Asking rents are continuing to drop as the supply of property to let increases, according to a new report.
Historically, asking rents for new properties coming on to the market increase in the third quarter of the year, as it is typically one of the busiest times for tenants looking for a new place. But fresh data shows that rents actually fell in Q3 2017 as supply started to exceed demand.
Asking rents fell by 0.2% in the third quarter, owed largely to a 2.3% price drop in the South East, where rents are down annually for the first time over the past six years, at -1.9%, to reach an average of £789 per calendar month (pcm), according to the latest Rightmove Rental Trends Tracker.
Sam Mitchell, head of lettings at Rightmove, said: “Since last April’s second home stamp duty changes came in the supply of new rental properties in the South East has been steadily increasing, up 5.5% on this time last year.
“Agents are reporting that some investors looking for better yields are shifting their focus from London to instead buy in the surrounding counties of Surrey, Berkshire and Buckinghamshire.
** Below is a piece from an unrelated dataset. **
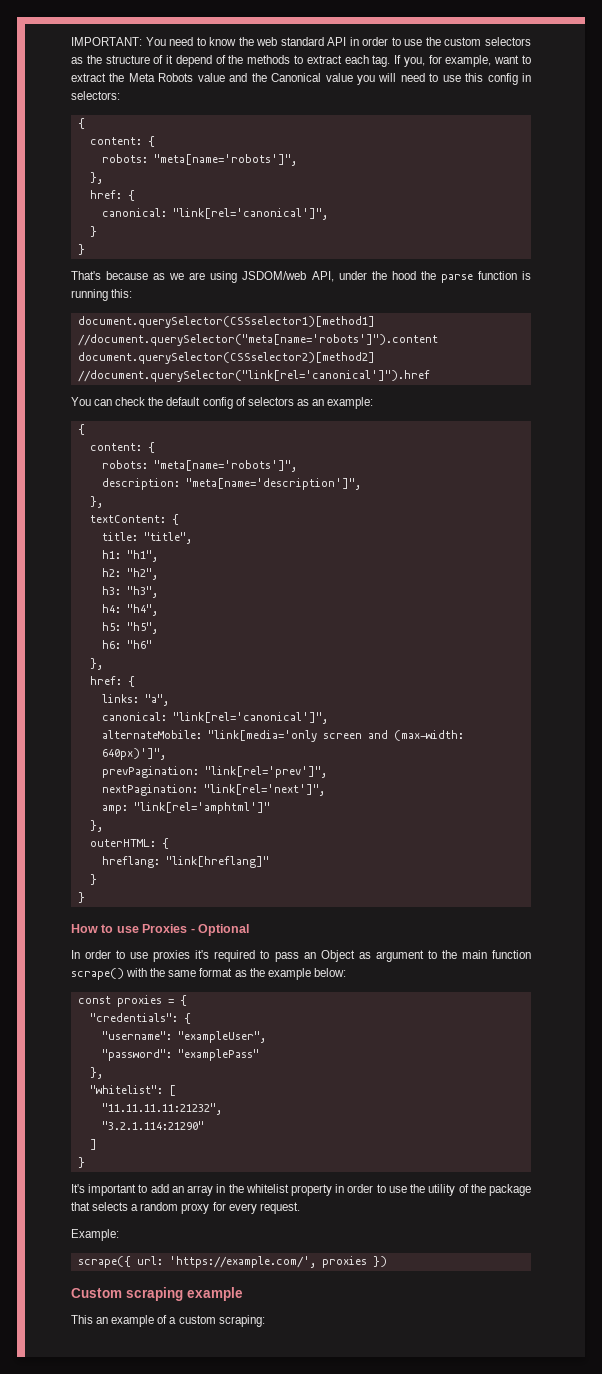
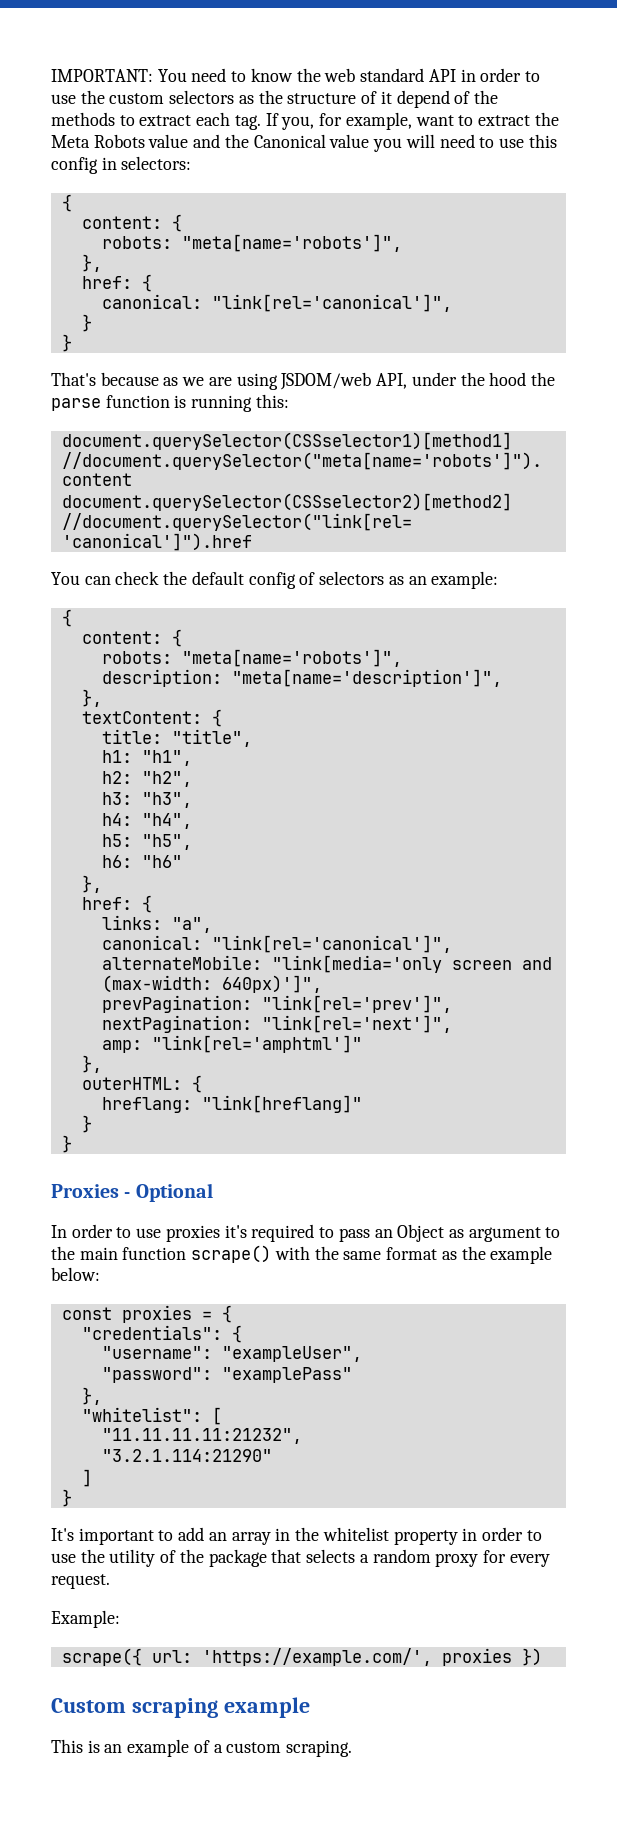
[71,924,139,933] How to use -> (72, 1144) none
(93, 1319) none -> [87,1740,100,1753] is
[218,1315,265,1327] scraping: -> [286,1740,353,1757] scraping.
“The increase in stock in the South East has led to softening in rents in some areas where there is less competition among tenants, but they are holding up in key commuter areas where tenant demand is strong.”
In London asking rents are at their lowest at this time of year since 2013, although analysts at the property website suggest that a drop in supply and increased demand could mean rental prices will start to rise again soon.
The study also revealed that properties are taking 8% longer to find a tenant outside London and 5% longer in London than in Q3 2016
Mitchell added: “Last year the supply of rental properties in London increased as much as 26% when investors rushed to buy ahead of the stamp duty changes, leading to cooling rents over the last 12 months in the capital.
“Now it appears that rental investors are starting to move their money away from London with a number of agents across London saying that investors are being replaced by first-time buyers. This is likely to constrict rental supply in the capital and lead to rents increasing again, so now would be a good time for prospective tenants to act, before this happens.”